Wireless and Digital Services
There’s a scene in Ridley Scott’s 1982 film Blade Runner where the protagonist zooms deeper and deeper into a photograph of a crime scene, revealing a seemingly impossible level of detail. Just how fanciful this scene really is has been debated by sci-fi fans for decades, but the ability for photographers to significantly enhance a soft image remains just a dream. Or at least that’s what I thought, until last week…
In our Digital Greenhouse AI laboratory, one of our Machine Learning teams was experimenting with super resolution neural networks. They trained such a network on high resolution and corresponding low resolution (blurred) images of tens of thousands of photos of works of art. This ‘super-res’ network therefore learned what brushstrokes and other details on artwork look like, when blurred.
The team then presented previously unseen artwork to the super-res network and asked it to produce an enhanced version. Take a look at the two paintings below. In each case we started with a fairly low resolution internet image published by the artist, and generated a new image with much more detail in brushstrokes and edges. For each painting you can see a zoom in on a particular region: The left side showing conventional upscaling, the right showing the output of our super-res network. It even correctly detects the difference between dust on the original painting and the artist’s small brush marks – the image with red rings shows an example of this. I think the results are nothing short of astonishing.
‘Apple meets crock’, Catherine Twomey, 2014
‘Roses and reflections’, Diana Probst, 2015
Let’s be clear: We cannot create information from nothing. These enhanced images contain no more original information than the low-res images we started with. Such techniques may not be appropriate for enhancing poor quality security camera footage at a crime scene. However there are serious uses in enhancing data sets for developing and testing machine learning systems – hence our interest in the first place. The scarcity and cost of high quality data sets mean that tools that can convert and process data to extract the most use from it are an important part of a Machine Learning team’s arsenal.

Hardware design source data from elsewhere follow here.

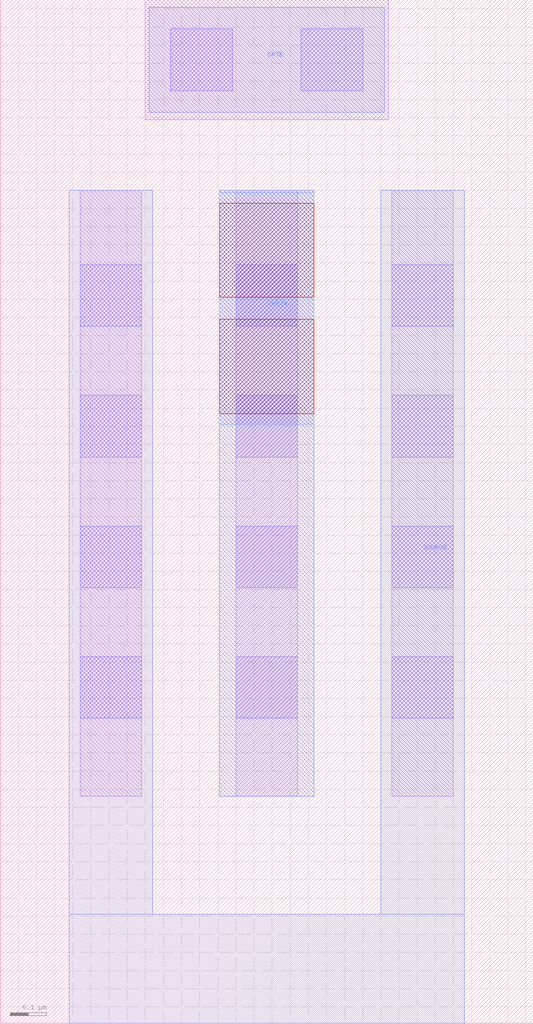
<source format=lef>
# Copyright 2020 The SkyWater PDK Authors
#
# Licensed under the Apache License, Version 2.0 (the "License");
# you may not use this file except in compliance with the License.
# You may obtain a copy of the License at
#
#     https://www.apache.org/licenses/LICENSE-2.0
#
# Unless required by applicable law or agreed to in writing, software
# distributed under the License is distributed on an "AS IS" BASIS,
# WITHOUT WARRANTIES OR CONDITIONS OF ANY KIND, either express or implied.
# See the License for the specific language governing permissions and
# limitations under the License.
#
# SPDX-License-Identifier: Apache-2.0

VERSION 5.7 ;
  NOWIREEXTENSIONATPIN ON ;
  DIVIDERCHAR "/" ;
  BUSBITCHARS "[]" ;
MACRO sky130_fd_pr__rf_pfet_01v8_aF02W1p68L0p15
  CLASS BLOCK ;
  FOREIGN sky130_fd_pr__rf_pfet_01v8_aF02W1p68L0p15 ;
  ORIGIN  0.000000  0.445000 ;
  SIZE  1.470000 BY  2.820000 ;
  PIN DRAIN
    ANTENNADIFFAREA  0.470400 ;
    PORT
      LAYER met2 ;
        RECT 0.605000 1.205000 0.865000 1.845000 ;
    END
  END DRAIN
  PIN GATE
    ANTENNAGATEAREA  0.504000 ;
    PORT
      LAYER met1 ;
        RECT 0.410000 2.065000 1.060000 2.355000 ;
    END
  END GATE
  PIN SOURCE
    ANTENNADIFFAREA  0.890400 ;
    PORT
      LAYER met1 ;
        RECT 0.190000 -0.445000 1.280000 -0.145000 ;
        RECT 0.190000 -0.145000 0.420000  1.850000 ;
        RECT 1.050000 -0.145000 1.280000  1.850000 ;
    END
  END SOURCE
  OBS
    LAYER li1 ;
      RECT 0.220000 0.180000 0.390000 1.850000 ;
      RECT 0.400000 2.045000 1.070000 2.375000 ;
      RECT 0.650000 0.180000 0.820000 1.850000 ;
      RECT 1.080000 0.180000 1.250000 1.850000 ;
    LAYER mcon ;
      RECT 0.220000 0.395000 0.390000 0.565000 ;
      RECT 0.220000 0.755000 0.390000 0.925000 ;
      RECT 0.220000 1.115000 0.390000 1.285000 ;
      RECT 0.220000 1.475000 0.390000 1.645000 ;
      RECT 0.470000 2.125000 0.640000 2.295000 ;
      RECT 0.650000 0.395000 0.820000 0.565000 ;
      RECT 0.650000 0.755000 0.820000 0.925000 ;
      RECT 0.650000 1.115000 0.820000 1.285000 ;
      RECT 0.650000 1.475000 0.820000 1.645000 ;
      RECT 0.830000 2.125000 1.000000 2.295000 ;
      RECT 1.080000 0.395000 1.250000 0.565000 ;
      RECT 1.080000 0.755000 1.250000 0.925000 ;
      RECT 1.080000 1.115000 1.250000 1.285000 ;
      RECT 1.080000 1.475000 1.250000 1.645000 ;
    LAYER met1 ;
      RECT 0.605000 0.180000 0.865000 1.850000 ;
    LAYER via ;
      RECT 0.605000 1.235000 0.865000 1.495000 ;
      RECT 0.605000 1.555000 0.865000 1.815000 ;
  END
END sky130_fd_pr__rf_pfet_01v8_aF02W1p68L0p15
END LIBRARY

</source>
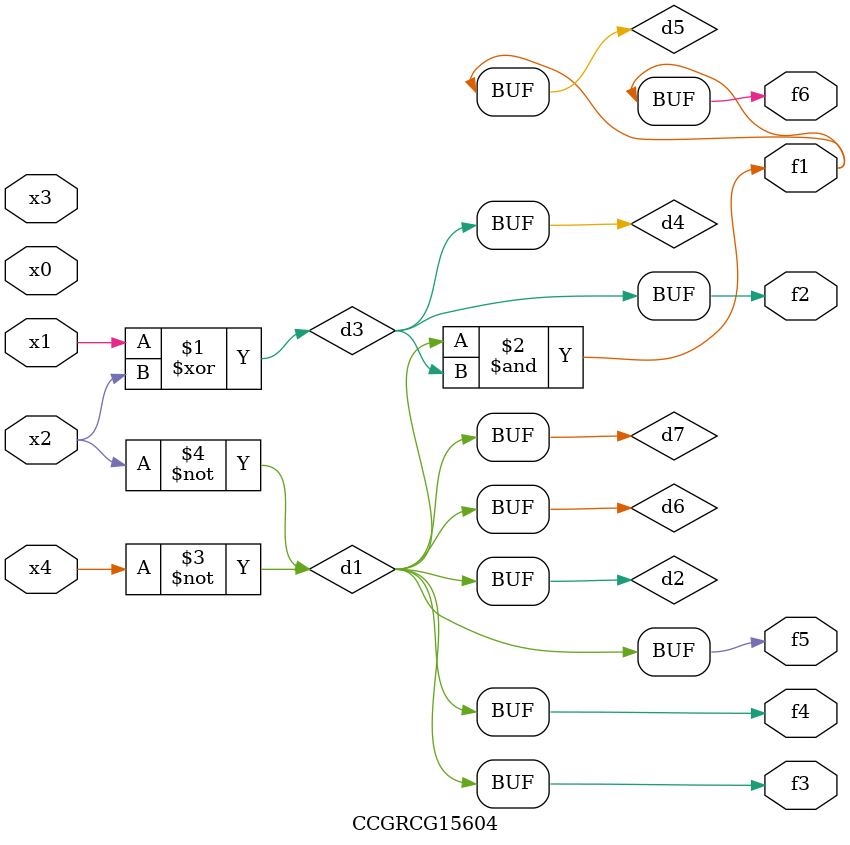
<source format=v>
module CCGRCG15604(
	input x0, x1, x2, x3, x4,
	output f1, f2, f3, f4, f5, f6
);

	wire d1, d2, d3, d4, d5, d6, d7;

	not (d1, x4);
	not (d2, x2);
	xor (d3, x1, x2);
	buf (d4, d3);
	and (d5, d1, d3);
	buf (d6, d1, d2);
	buf (d7, d2);
	assign f1 = d5;
	assign f2 = d4;
	assign f3 = d7;
	assign f4 = d7;
	assign f5 = d7;
	assign f6 = d5;
endmodule

</source>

Regardless, the enhanced images are more attractive and more convincing than the originals, and have surprised all that have seen them – particularly artists and photographers who are well aware of the limits of the sharpening tools built into image manipulation software.
This feeling of having previously held convictions over-turned by the new results staring you in the face is one of the most enjoyable aspects of working with Machine Learning. Finding our beliefs in the limits of the possible shattered with increasing regularity is one of the clearest indicators of the growing potency of Machine Learning technology.